+++ Trecho selecionado +++
Calma, calma, calma… será que chegou mesmo?
Recebemos recentemente a notícia da primeira suspeita de um caso de Ebola no Brasil. Felizmente, os testes para a doença foram negativos. Mas sabemos que em resultados de testes de doenças há sempre uma taxa de ocorrência de falsos positivos e falsos negativos. Já imaginou o que aconteceria caso o resultado do teste fosse um falso negativo? Devemos mesmo nos preocupar?
Imaginemos um caso hipotético: você suspeita que está doente, de qualquer coisa, como… diarreia. E para ter certeza disto, faz um teste. Abre o envelope, e o resultado dá positivo. Você quase desmaia, mas isto significa que você está realmente com diarreia? Você então olha as especificações do teste, que indica:
- Taxa de ocorrência de falsos positivos: 2%
- Taxa de ocorrência de falsos negativos: 3%
Então, você pensa: “Caramba! A minha probabilidade de estar doente é de 98%!“. Afinal, 100% – 2% = 98%, não é?
Ledo engano, meu caro amigo! Primeiro, temos que analisar qual é a pergunta a ser respondida, e se 98% é realmente a resposta para ela. A pergunta que queremos responder é “qual é a probabilidade de eu estar doente se o teste deu positivo?“. Este 2%, no entanto, é a resposta para a pergunta “se eu não estiver doente, qual é a probabilidade do teste dar positivo?“. São duas perguntas diferentes! É claro que não terão a mesma resposta!
Se o seu teste deu positivo, pode ser um de dois tipos de caso: alguém que está doente e o teste deu positivo; ou alguém que não está doente e o teste deu um falso positivo. Você quer saber se está incluído no primeiro grupo de pessoas. Vamos então a um pouco de matemática… (Acalme-se! Não usaremos nada mais complicado do que divisão de números reais).
Uma informação da qual precisamos, além das já citadas é a taxa de incidência dessa doença na população, ou seja, o percentual de infectados na população. Para facilitar, vamos supor que estamos tratando de uma população, na nossa amostragem, de 100 mil pessoas. Imaginemos que a diarreia nesta população seja uma uma doença rara, com baixa incidência: 1 a cada 1000 pessoas é doente (o que corresponde a uma incidência de 0,1%). Então, dessas 100 mil pessoas, apenas 100 estão doentes, aproximadamente.
Como a taxa de falsos negativos é de 3%, o teste acusará (corretamente) que 97 destas pessoas estão doentes, mas informará incorretamente que 3 delas não estão. Ou seja, a probabilidade de você estar doente é de 97 em 100 mil = 0,097%, certo?
+++ Dados de entrada +++
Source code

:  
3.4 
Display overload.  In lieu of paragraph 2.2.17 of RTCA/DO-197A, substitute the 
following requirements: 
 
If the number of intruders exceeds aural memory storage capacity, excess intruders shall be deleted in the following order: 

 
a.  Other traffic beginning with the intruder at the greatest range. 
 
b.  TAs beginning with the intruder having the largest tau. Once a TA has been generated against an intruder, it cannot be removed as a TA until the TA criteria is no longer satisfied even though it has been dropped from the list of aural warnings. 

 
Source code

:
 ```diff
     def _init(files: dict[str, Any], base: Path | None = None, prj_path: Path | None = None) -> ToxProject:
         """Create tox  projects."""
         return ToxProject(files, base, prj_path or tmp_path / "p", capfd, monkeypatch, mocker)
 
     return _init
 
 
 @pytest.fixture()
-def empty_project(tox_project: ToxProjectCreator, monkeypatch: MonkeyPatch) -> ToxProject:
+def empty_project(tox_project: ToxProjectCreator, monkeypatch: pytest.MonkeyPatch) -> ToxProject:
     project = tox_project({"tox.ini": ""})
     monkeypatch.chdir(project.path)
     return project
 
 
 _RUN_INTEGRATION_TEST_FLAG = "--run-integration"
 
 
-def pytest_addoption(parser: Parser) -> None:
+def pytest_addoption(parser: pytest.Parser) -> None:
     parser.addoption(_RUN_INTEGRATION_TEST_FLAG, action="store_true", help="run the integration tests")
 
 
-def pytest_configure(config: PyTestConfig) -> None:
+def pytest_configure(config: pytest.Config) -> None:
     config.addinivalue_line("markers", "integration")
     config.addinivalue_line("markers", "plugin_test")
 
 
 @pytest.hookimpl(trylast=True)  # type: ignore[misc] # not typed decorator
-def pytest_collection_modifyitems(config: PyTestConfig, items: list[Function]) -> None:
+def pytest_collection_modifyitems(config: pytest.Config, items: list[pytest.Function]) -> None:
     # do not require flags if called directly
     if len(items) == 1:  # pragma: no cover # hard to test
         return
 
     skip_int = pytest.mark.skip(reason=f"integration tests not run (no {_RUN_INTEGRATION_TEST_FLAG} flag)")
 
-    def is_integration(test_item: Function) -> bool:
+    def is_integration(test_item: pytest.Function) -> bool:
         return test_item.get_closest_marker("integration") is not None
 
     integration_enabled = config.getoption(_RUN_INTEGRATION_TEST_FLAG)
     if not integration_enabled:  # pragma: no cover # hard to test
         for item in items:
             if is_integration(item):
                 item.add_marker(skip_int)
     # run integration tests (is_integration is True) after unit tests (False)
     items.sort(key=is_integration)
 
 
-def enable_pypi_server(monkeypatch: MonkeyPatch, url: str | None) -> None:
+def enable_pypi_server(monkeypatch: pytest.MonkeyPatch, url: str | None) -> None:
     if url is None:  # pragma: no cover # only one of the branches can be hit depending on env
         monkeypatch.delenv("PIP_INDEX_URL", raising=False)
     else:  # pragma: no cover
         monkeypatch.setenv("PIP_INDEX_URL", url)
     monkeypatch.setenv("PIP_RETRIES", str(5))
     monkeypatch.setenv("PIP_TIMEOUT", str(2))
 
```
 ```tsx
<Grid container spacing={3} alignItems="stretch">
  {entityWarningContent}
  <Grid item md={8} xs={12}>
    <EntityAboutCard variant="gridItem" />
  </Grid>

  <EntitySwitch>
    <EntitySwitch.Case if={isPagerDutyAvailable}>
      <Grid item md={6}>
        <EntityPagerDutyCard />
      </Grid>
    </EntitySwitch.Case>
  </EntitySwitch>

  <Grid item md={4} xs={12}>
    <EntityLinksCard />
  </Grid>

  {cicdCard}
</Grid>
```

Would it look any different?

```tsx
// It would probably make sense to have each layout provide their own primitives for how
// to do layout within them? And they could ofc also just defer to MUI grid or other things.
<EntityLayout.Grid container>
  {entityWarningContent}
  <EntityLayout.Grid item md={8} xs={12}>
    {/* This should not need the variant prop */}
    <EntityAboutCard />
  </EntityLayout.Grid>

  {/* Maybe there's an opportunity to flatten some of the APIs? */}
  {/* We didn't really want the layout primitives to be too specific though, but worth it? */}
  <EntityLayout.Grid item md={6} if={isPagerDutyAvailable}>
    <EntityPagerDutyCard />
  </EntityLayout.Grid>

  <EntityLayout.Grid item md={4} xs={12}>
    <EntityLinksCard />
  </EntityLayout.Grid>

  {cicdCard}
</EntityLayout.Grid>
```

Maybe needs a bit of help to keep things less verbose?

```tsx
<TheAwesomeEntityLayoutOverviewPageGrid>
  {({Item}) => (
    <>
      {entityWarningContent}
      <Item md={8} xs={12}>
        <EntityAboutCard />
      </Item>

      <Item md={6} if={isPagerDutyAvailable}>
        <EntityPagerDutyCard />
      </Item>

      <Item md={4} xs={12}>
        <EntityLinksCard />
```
+++
**Instruções das tarefas:**
1. Reescreva em forma de lista, mais curta, o parágrafo do trecho selecionado que começa com "Uma informação da qual precisamos", sem perder seus fatos principais.
2. De acordo com o trecho selecionado, qual foi o resultado dos testes feitos no primeiro caso suspeito de Ebola no Brasil?
3. Transcreva do trecho selecionado a parte que começa em "Como a taxa" e vai até "mil = 0,097%, certo?".

**Respostas das tarefas:**
1.
- Além das taxas já citadas, é preciso conhecer a incidência da doença na população, isto é, o percentual de infectados.
- Supõe-se uma população de 100 mil pessoas na amostragem.
- Nessa população, a diarreia é tomada como doença rara: 1 a cada 1000 pessoas está doente, ou seja, incidência de 0,1%.
- Assim, apenas cerca de 100 dessas 100 mil pessoas estão doentes.

2. Os testes para a doença deram negativo.

3.
Como a taxa de falsos negativos é de 3%, o teste acusará (corretamente) que 97 destas pessoas estão doentes, mas informará incorretamente que 3 delas não estão. Ou seja, a probabilidade de você estar doente é de 97 em 100 mil = 0,097%, certo?